Zaman içinde onları sentezlemeye çalıştım, mesela tiyatroyu edebiyatla birleştirsem dedim,  birkaç oyun yazmaya çalıştım, yaratıcıydı ama öylece kaldı. Sonucunu boş verin, hissettirdiği duygu çok güzeldi. Zaten bakın, farklı disiplinlerden yararlanılarak yapılan işlerden yaratıcı ve güzel şeyler doğuyor. Yani tek bir alana bağlı kalınca ve onu çok iyi yapacağım diye uğraşılınca o alanda yaratıcı işlerin çıkması pek mümkün olmuyor. Çünkü tekniğini, derinliğini ve kurallarını çok iyi bilirseniz yaptığınız işin, kendinizi ister istemez sınırlarsınız.

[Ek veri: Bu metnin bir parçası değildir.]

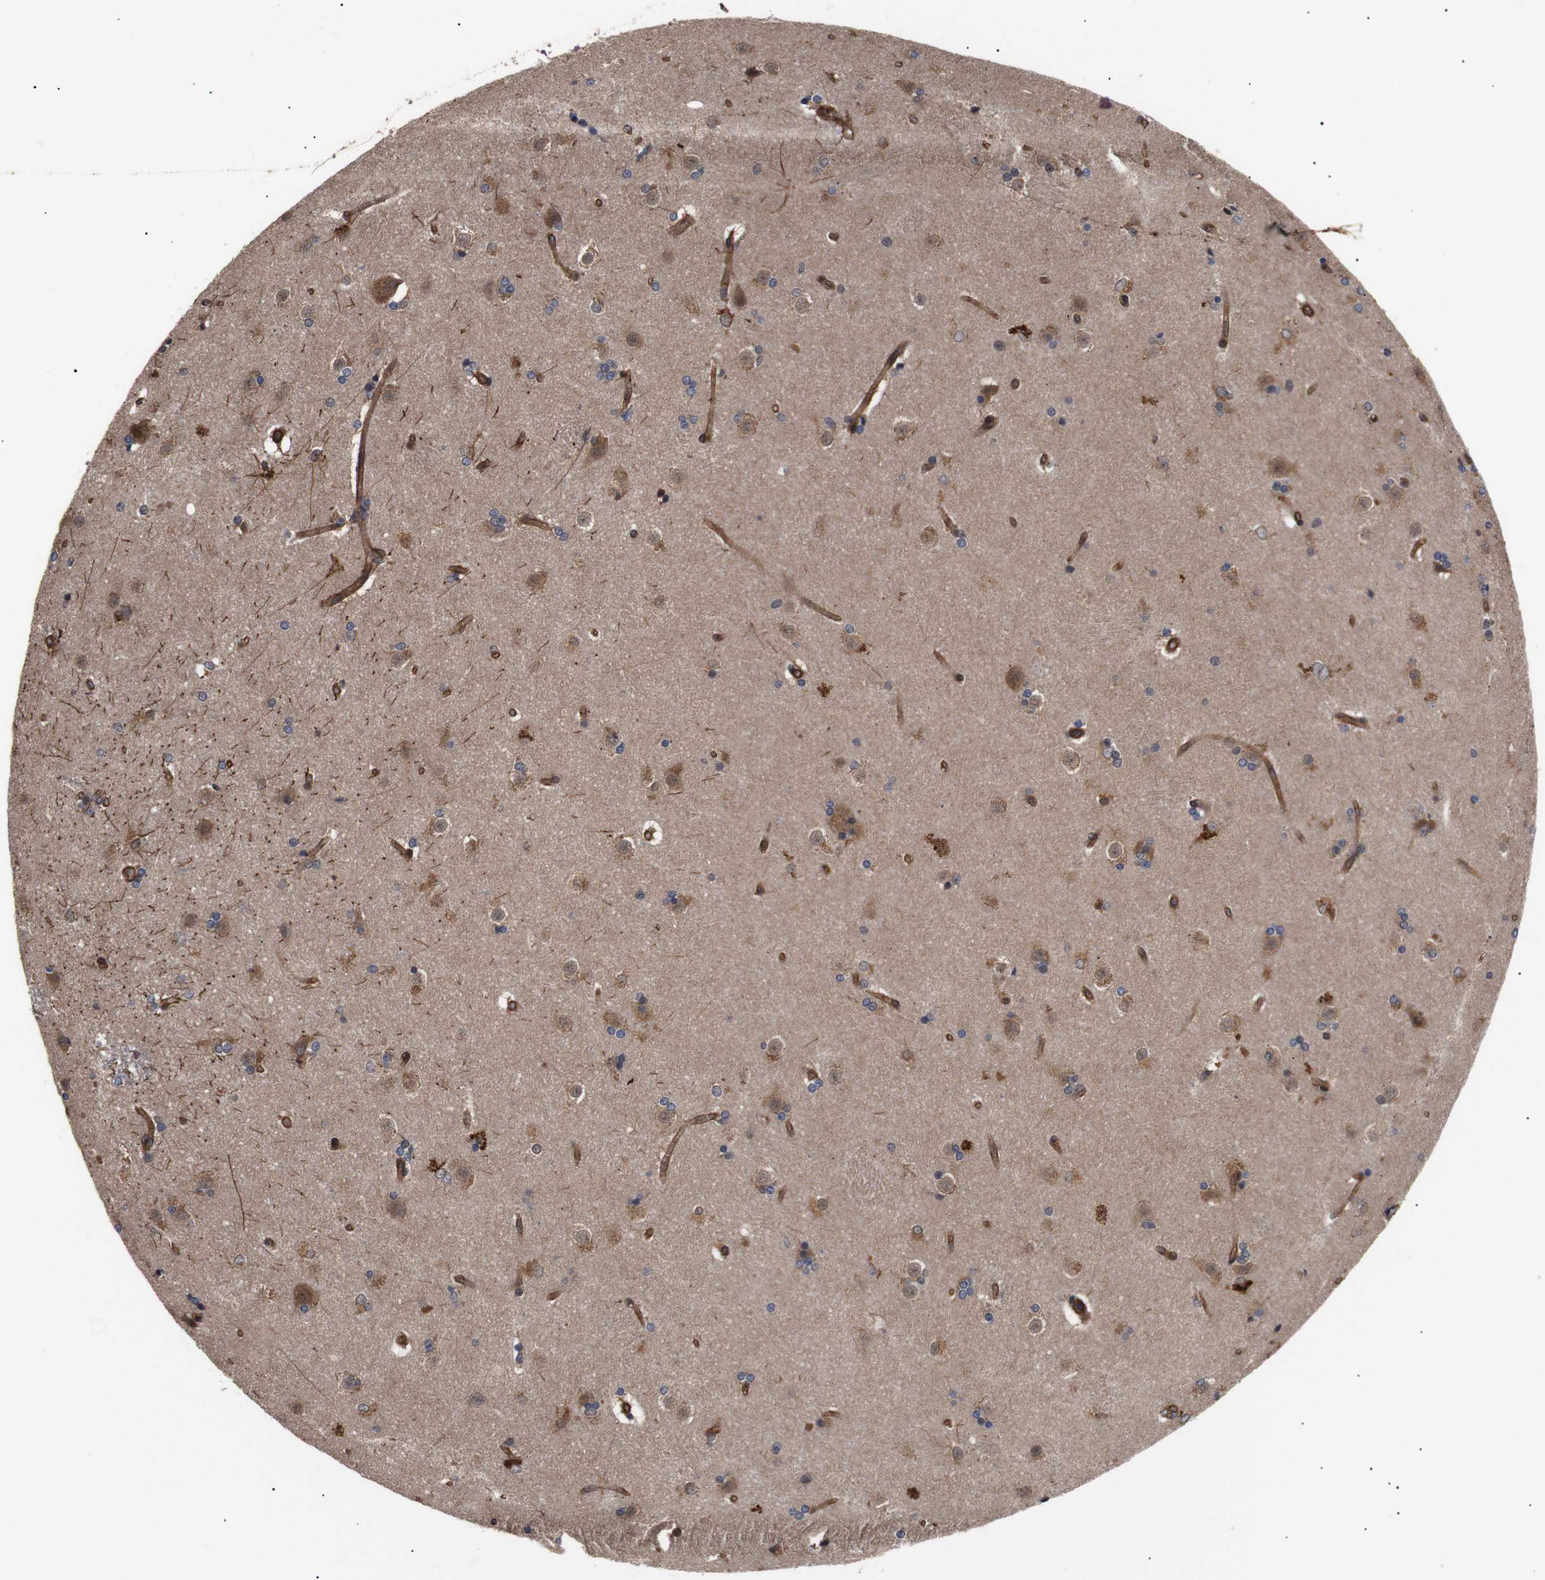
{"staining": {"intensity": "moderate", "quantity": "25%-75%", "location": "cytoplasmic/membranous"}, "tissue": "caudate", "cell_type": "Glial cells", "image_type": "normal", "snomed": [{"axis": "morphology", "description": "Normal tissue, NOS"}, {"axis": "topography", "description": "Lateral ventricle wall"}], "caption": "Immunohistochemical staining of unremarkable human caudate displays 25%-75% levels of moderate cytoplasmic/membranous protein positivity in about 25%-75% of glial cells.", "gene": "PAWR", "patient": {"sex": "female", "age": 19}}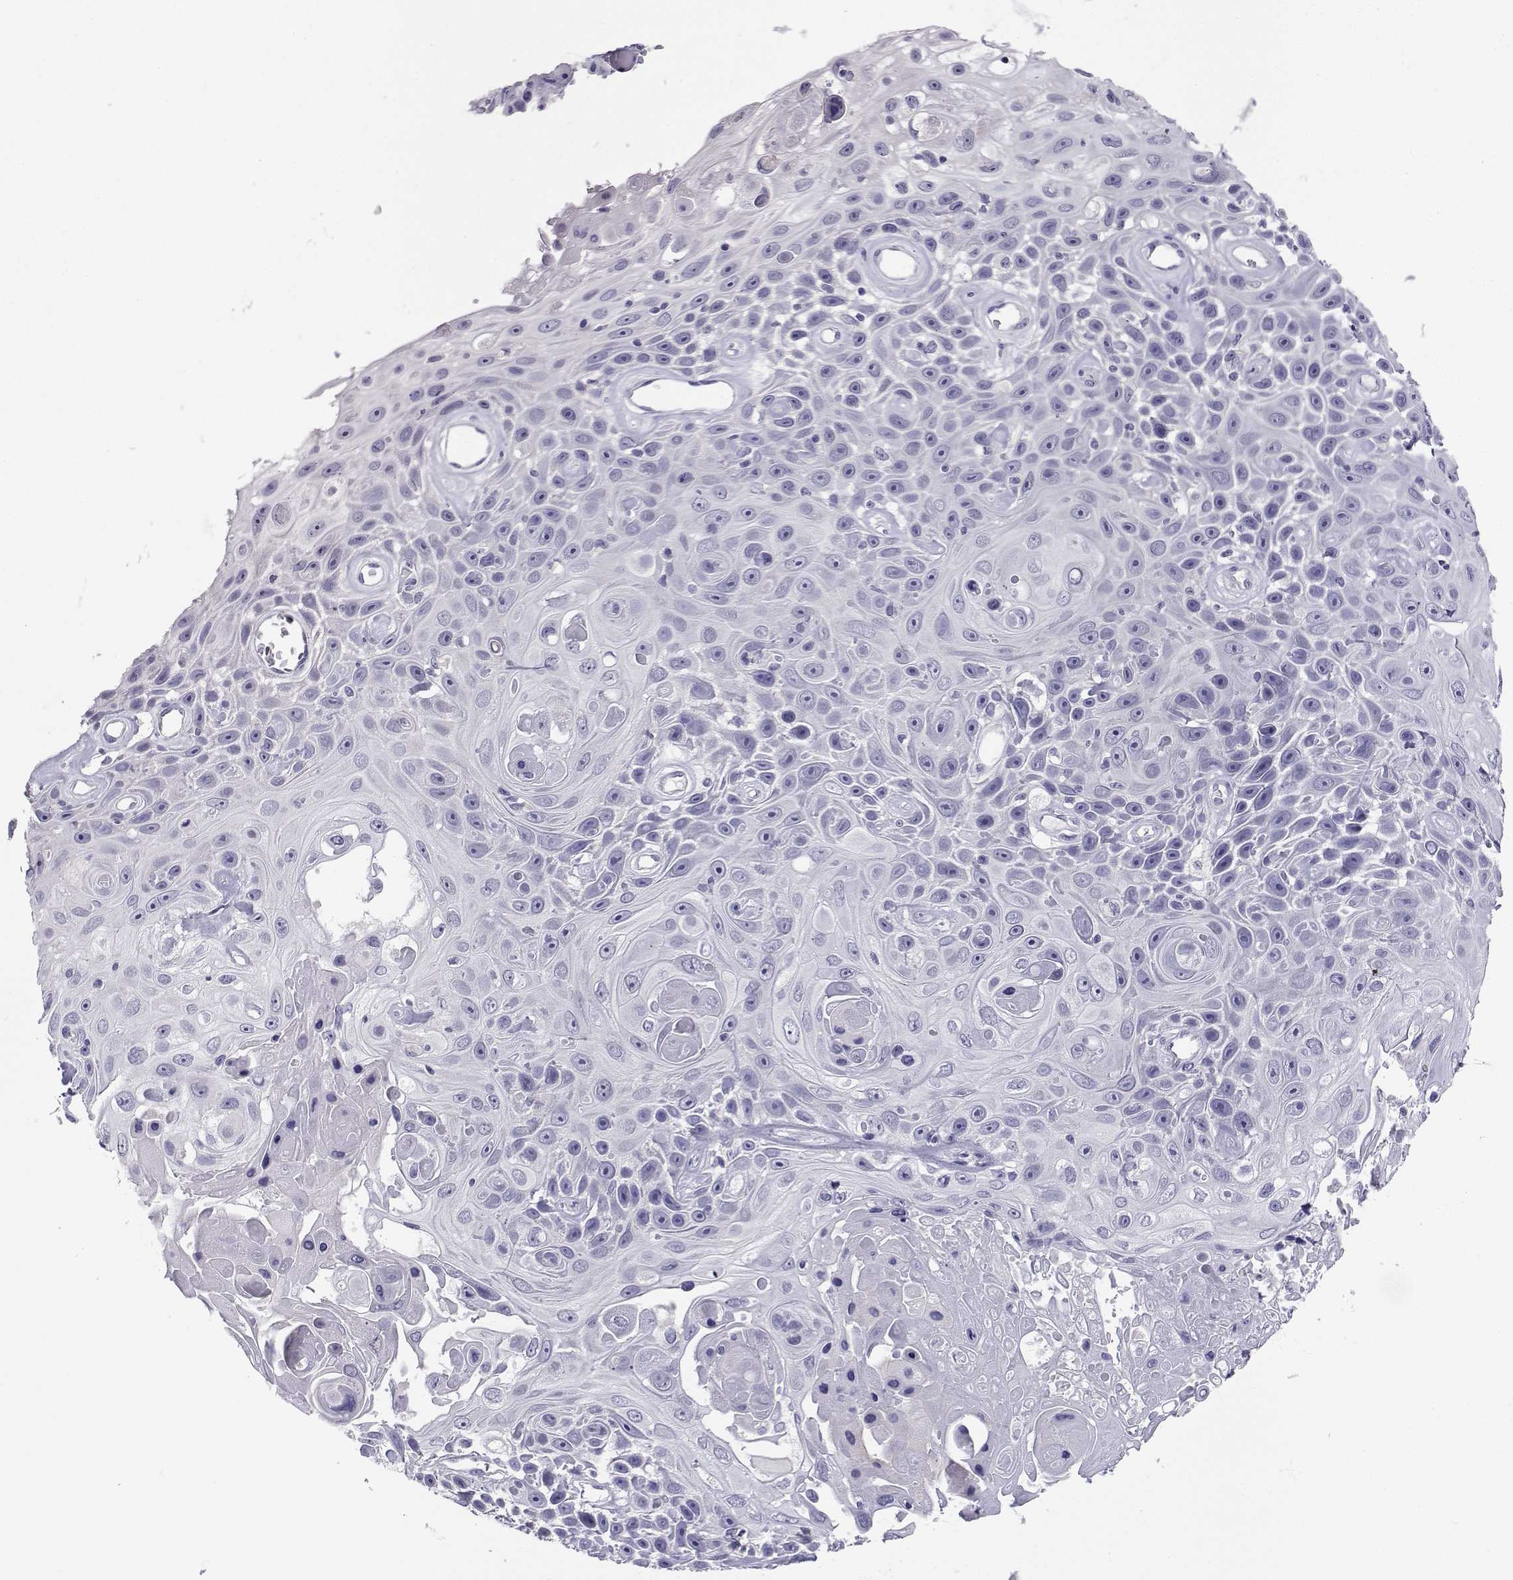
{"staining": {"intensity": "negative", "quantity": "none", "location": "none"}, "tissue": "skin cancer", "cell_type": "Tumor cells", "image_type": "cancer", "snomed": [{"axis": "morphology", "description": "Squamous cell carcinoma, NOS"}, {"axis": "topography", "description": "Skin"}], "caption": "DAB (3,3'-diaminobenzidine) immunohistochemical staining of squamous cell carcinoma (skin) reveals no significant expression in tumor cells.", "gene": "SLC6A3", "patient": {"sex": "male", "age": 82}}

Sizin de öyle olur mu bilmiyorum ama benim yeni tanıştığım kişilerle kurduğum iletişimin üçüncü beşinci cümlesinde illaki ortak bir özelliğim çıkar. Çok şehirli, çok hobili, çok kariyerli olmamın getirisi bu sanırım. Çok kariyerli derken yüksek kariyerden bahsetmediğimi anlamışsınızdır herhalde. İş yaşamım başladığından beri çalıştığım farklı sektörlerden ve farklı pozisyonlardan bahsediyorum. Bu olgu iş dünyasında şu an işverenlerinin en çok önemsediği kriterlerin başında geliyor; fonksiyonellik, çok yönlü olmak. Rakiplerin güçlü olduğu günümüz iş dünyasında kendini farklı alanlarda geliştirmiş, özel becerileri olan insanlar bir adım öne çıkıyor. Fakat çok yönlü olmak zaman zaman yorar insanı, birçok şeyi eş zamanlı yapmak, eşzamanlı düşünmek zordur. Bu nedenle hata yapma olasılığınız da artar. Ama hata yapmak iyidir, kısa yoldan tecrübe edinmenize ve doğru yola ulaşmanızı sağlar. Önemli olan üretip, çekinmeden paylaşmak, doğrusuyla yanlışıyla ve bunların hepsinden keyif almak… Ama gerçekten tüm bu söylediklerim size doğru gelmiyor ve ben tek bir alanda uzmanlaşacağım diyorsanız şunu aklınızdan çıkarmayın: Yaptığınız her neyse çok çalışın ve en farklısını yapın! Çünkü asıl uzmanlık, fark yaratmaktır. Ve fark yaratmak farklı şeyleri tanımaktan, bilmekten geçer.